Apple also gave a sneak peek of AirPower, an Apple-designed wireless charging accessory coming in 2018, which offers a “generous active charging area that will allow iPhone 8, iPhone 8 Plus or iPhone X customers to simultaneously charge up to three devices, including Apple Watch Series 3 and a new optional wireless charging case for AirPods.”
“For more than a decade, our intention has been to create an iPhone that is all display. The iPhone X is the realisation of that vision,” said Jony Ive, Apple’s chief design officer. “With the introduction of iPhone ten years ago, we revolutionised the mobile phone with Multi-Touch. iPhone X marks a new era for iPhone — one in which the device disappears into the experience.”
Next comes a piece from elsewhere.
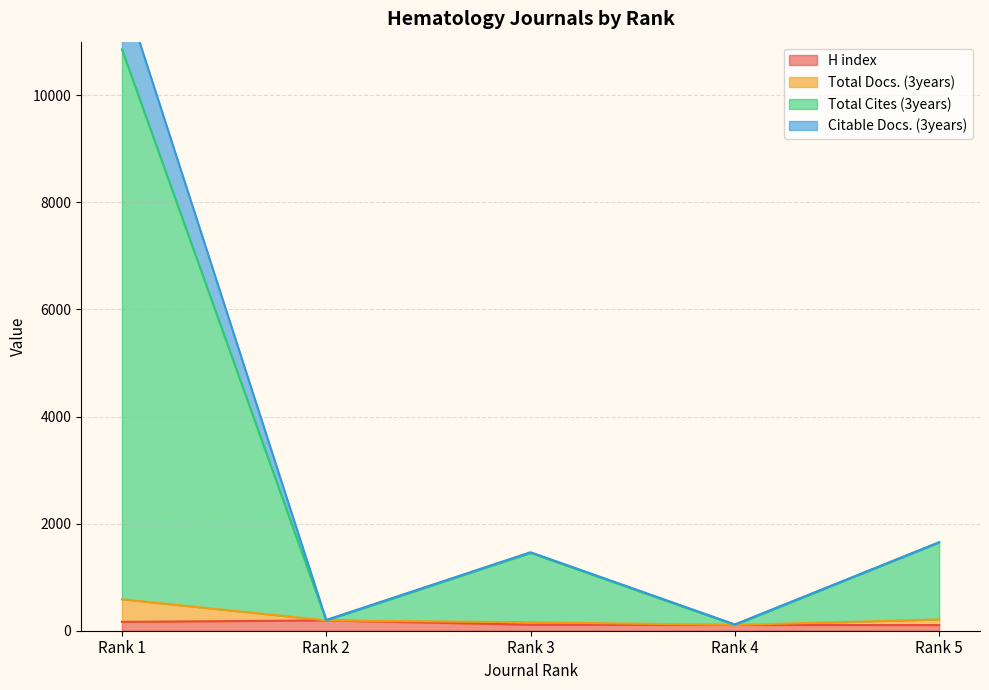

Between Rank 4 and Rank 5, which is larger?

Rank 4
“iPhone X is the future of the smartphone. It is packed with incredible new technologies, like the innovative TrueDepth camera system, beautiful Super Retina display and super fast A11 Bionic Chip with neural engine,” said Philip Schiller, Apple’s Senior VP of Worldwide Marketing. “iPhone X enables fluid new user experiences — from unlocking your iPhone with Face ID, to playing immersive AR games, to sharing Animoji in Messages — it is the beginning of the next ten years for iPhone.”
Full details are here. Available to order from Friday 27 October, and available from Friday 3 November, the 64GB model retails for $1579, while the 256GB model is $1829.
Despite predictions, there is no 512GB model, which is presumed to be a definite for 2018.
New iOS and watchOS
Existing iPhone, iPad, iPad Touch and Apple Watch users with compatible devices will be able to upgrade to iOS 11 and watchOS on September 19 in the US, which means sometime on September 20 for us in Australia.
iPhone 8 and 8 Plus
The iPhone 8 and iPhone 8 Plus are upgrades to the current iPhone 7 and 7 Plus models, skipping the 7s generation.
Billed as a truly next-gen device, even though the iPhone X is more advanced still, it naturally has improved cameras, the A11 Bionic Chip CPU, the best ever cameras for photos and video as with the iPhone X, wireless charging, glass back and front, and plenty more, you can read about all the features and benefits here.
It also features the standard Touch ID home button, unlike iPhone X which is all Face ID.
Available to order from Friday 15 September, and available from Friday 22 September, Apple's Phil Schiller said: “iPhone 8 and iPhone 8 Plus are a new generation of iPhone that improve on everything we love about iPhone.
“iPhone 8 and iPhone 8 Plus have new glass and aluminium designs, new Retina HD displays and A11 Bionic — the smartest chip ever in a smartphone. Packed with more advanced cameras with Portrait mode and Portrait Lighting, and the highest quality video capture in a smartphone, iPhone 8 and iPhone 8 Plus enable the freedom of wireless charging, all with AR optimisation like no phone ever before.”
64GB and 256GB models are available for both models, with the iPhone 8 starting from $1079 and the iPhone 8 Plus starting at $1229.
Apple Watch Series 3
More detailed articles will come, including information on the new cellular-capable Apple Watch series 3, which retails for $559. The non-cellular Series 3 retails for $459, and the Series 1 will be available for $359.
Apple TV 4K
The Apple TV 4K, which will feature the Apple TV app in Australia and allow TV apps such as Yahoo7, ABC iView, 9Now and others, will retail for $249 for the 32GB version, and $279 for the 64GB model. Last year’s Apple TV will be in a 32GB model for $209.
Plenty more on Apple’s new tech to come this morning.